A healthy gut microbiota requires a higher intake of plants, whole foods, quality fats and proteins and some fermented foods, and lower intake of ultra-processed foods.

And the key, Professor Jacka says, is diversity. People can develop a diverse gut microbiota by eating 30 different types of plants per week. They don’t have to be exotic, she says, just wide in a variety of fruits, vegetables, grains, legumes, nuts, seeds, herbs and spices.

Myth-busting a common misconception, Professor Jacka says a healthy diet does not have to be expensive. A cost analysis showed that in the SMILEs trials, healthy but accessible foods such as frozen vegetables, tinned beans and fish were cheaper than junk food-heavy diets participants had been consuming.


“ So even though the brain and the gut microbiota are very complex, what you need to do to have a healthy gut microbiota is actually pretty simple. ”


What counsellors can do

Consult the Food & Mood website and point clients to it for a range of resources

Complete a short course, including a free online resource available through the Food and Mood Centre website

Take nutrition seriously

Ask clients what they ate for breakfast. If they say ‘Nutri-Grain’, suggest an alternative such as porridge.

Attend a conference – the next International Society for Nutritional Psychiatry Research conference will be held in in Cairns in March 2023.

Read, or listen, to a book – Professor Felice Jacka’s two books, Brain changer (for adults) and There’s a zoo in my poo (for children), are both widely available.


“So even though the brain and the gut microbiota are very complex, what you need to do to have a healthy gut microbiota is actually pretty simple,” she says.

New paradigm

The function of gut microbiota in relation to mental health is now under the microscope at the Food & Mood Centre.

Researchers are investigating the impact of fermented dairy on the brain; future research hopes to investigate nuts, mushrooms, herbs and other fermented food such as kombucha and sauerkraut that contain components that could be important in psychiatric disease.

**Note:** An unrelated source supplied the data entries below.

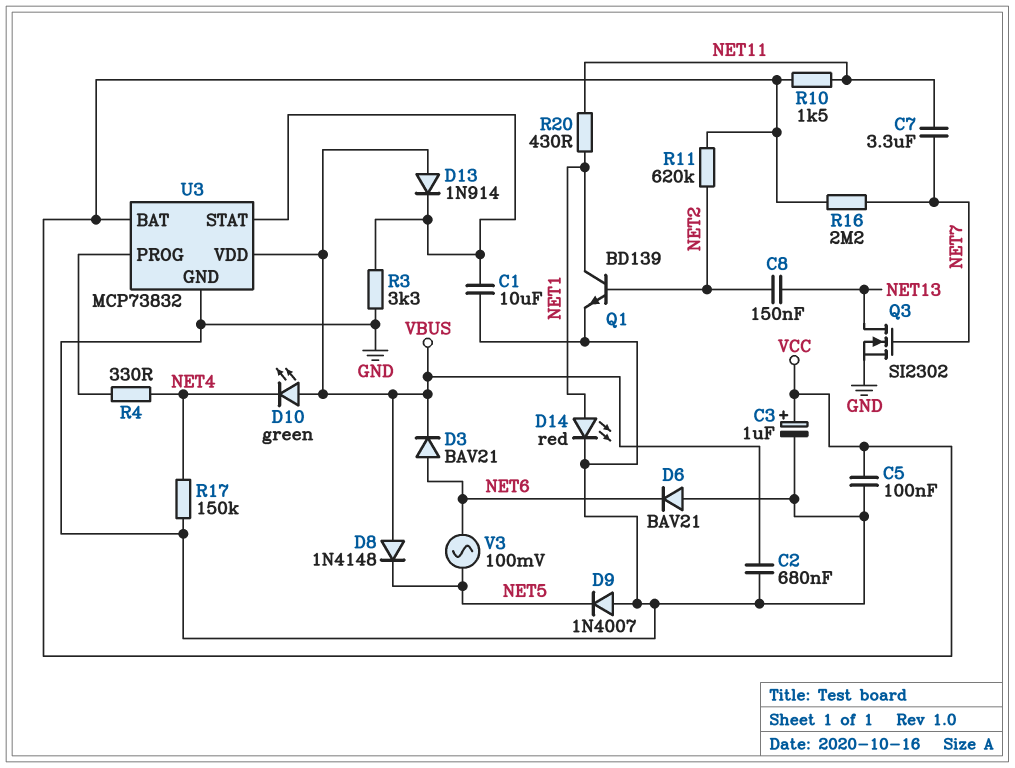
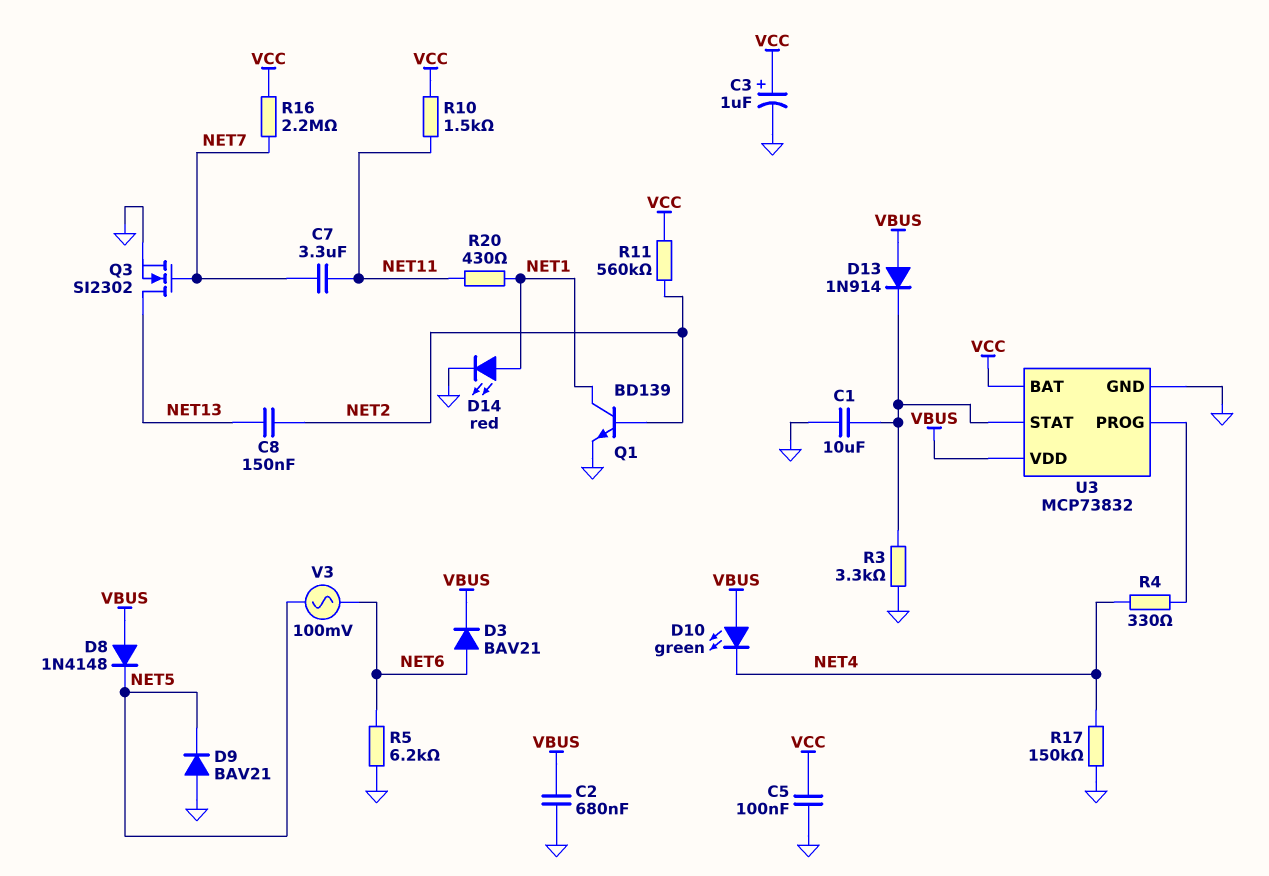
D6: diode BAV21 (A GND, K NET6) -> none
D9: diode 1N4007 (A GND, K NET5) -> diode BAV21 (A GND, K NET5)
R5: none -> 6.2k (GND, NET6)
R11: 620k (NET2, VCC) -> 560k (NET2, VCC)

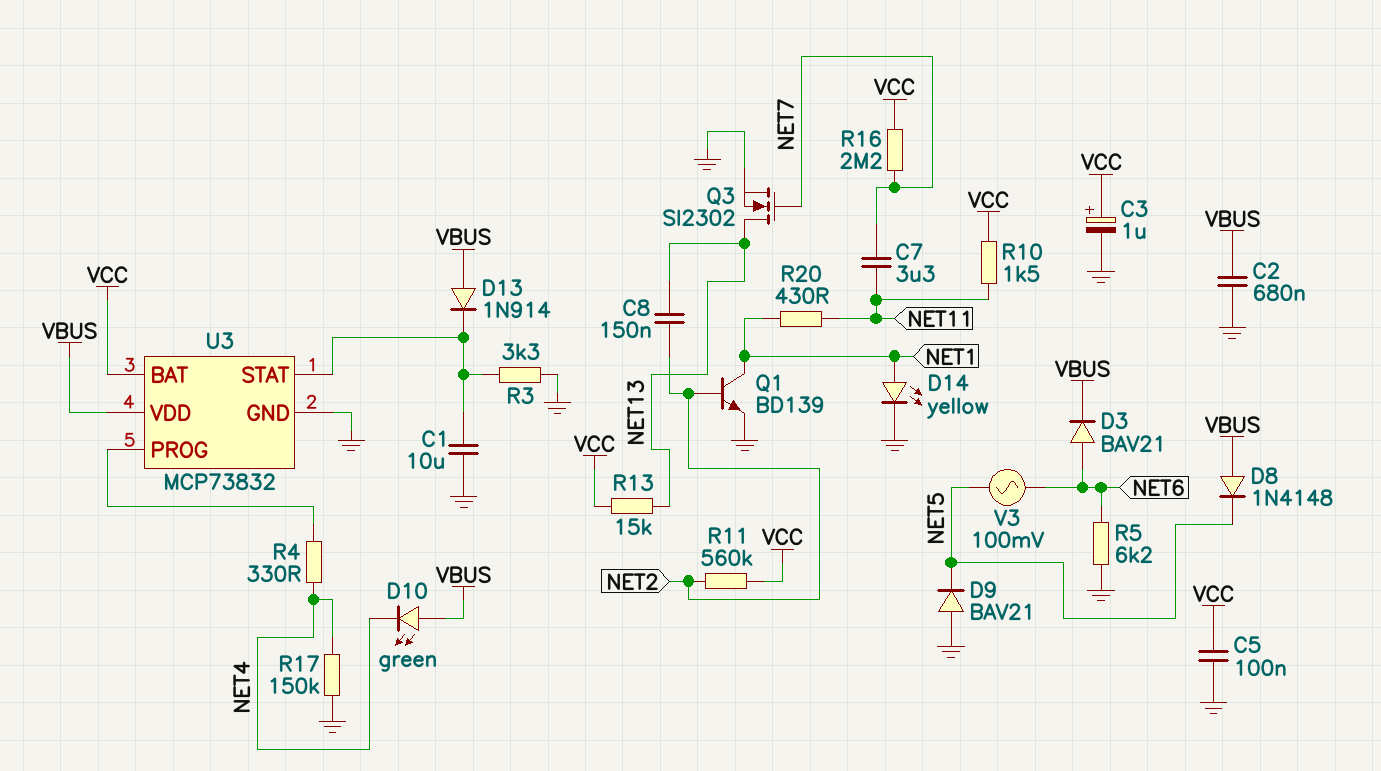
D14: LED red (A NET1, K GND) -> LED yellow (A NET1, K GND)
R13: none -> 15k (NET13, VCC)

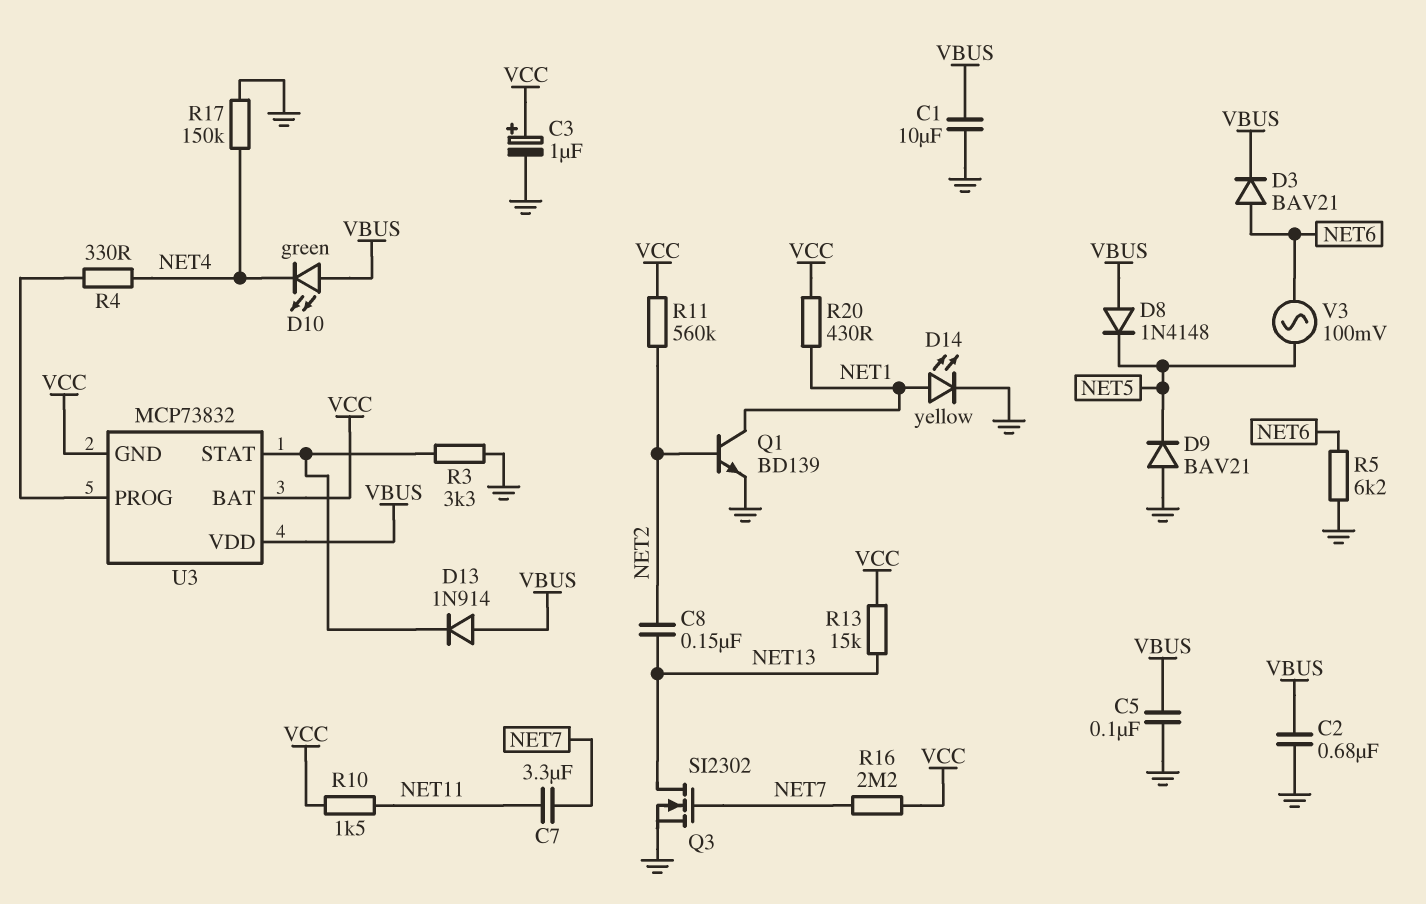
C1: 10uF (GND, U3/STAT) -> 10uF (GND, VBUS)
C5: 100nF (GND, VCC) -> 100nF (GND, VBUS)
R20: 430 (NET1, NET11) -> 430 (NET1, VCC)
U3 pin GND: GND -> VCC

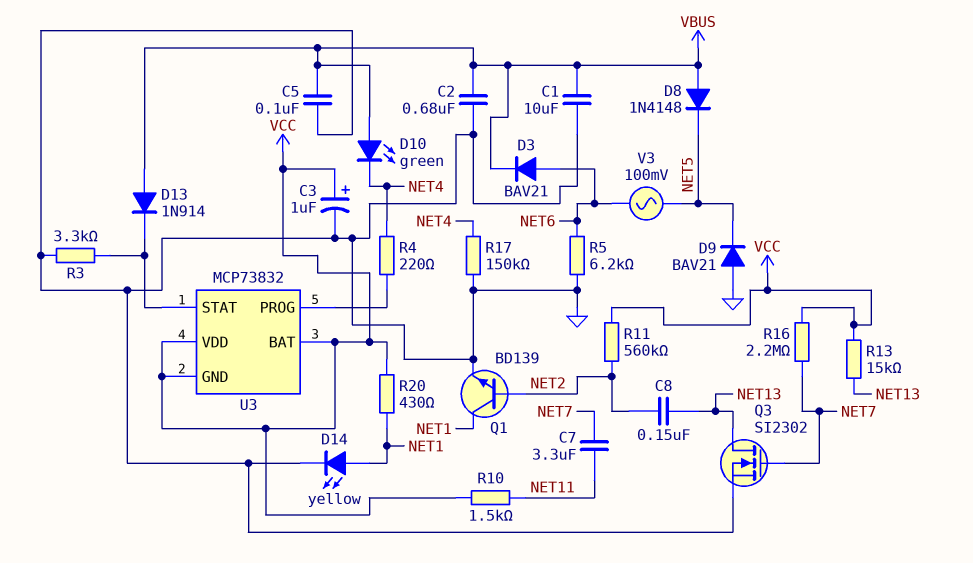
R4: 330 (NET4, U3/PROG) -> 220 (NET4, U3/PROG)
U3 pin VDD: VBUS -> VCC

Other research at the centre is comparing diet and exercise programs with cognitive behaviour therapies and the role of apps to treat depression through dietary education and improve diets in pregnancy and childhood.

The centre has also just published the first set of international guidelines for therapists using lifestyle-based care in treatment for depression, based on three years of research by the global taskforce it led.

Professor Jacka’s team is at the forefront of translation working with RANZCP to develop NutriPsyche – the world’s first accredited training program in nutritional psychiatry. Launched in October 2022, it follows a free online course available on the Food & Mood Centre website that has been accessed by more than 78,000 people globally.

To enhance cooperation, Professor Jacka, as the founder and president of the International Society for Nutritional Psychiatry Research, also sits on the World Economic Forum’s new nutrition initiative designed to counter the global industrialised food system that costs the economy $11 trillion a year in health impacts.

It has been a relentless workload, and not without personal cost. Professor Jacka has battled two bouts of breast cancer and is now actively trying to say ‘no’ to more – “which is hard when you’re the face of nutritional psychiatry,” she says. Professor Jacka’s work has graced the cover of TIME magazine, among others, and she has featured in international documentaries, as well as ABC TV programs Catalyst and Magda’s Big National Health Check.

She’s the first to admit she has not always prioritised her own mental health but is now addressing that by prioritising sleep, walking near her coastal home and easing her workload as she focuses in the “important things” – mentoring and getting new ideas off the ground.

Above all, she says the challenges have been worth it. “Not many people get to say that they achieved what they set out to do in their career, and I did. And I hope it’s going to help a lot of people.”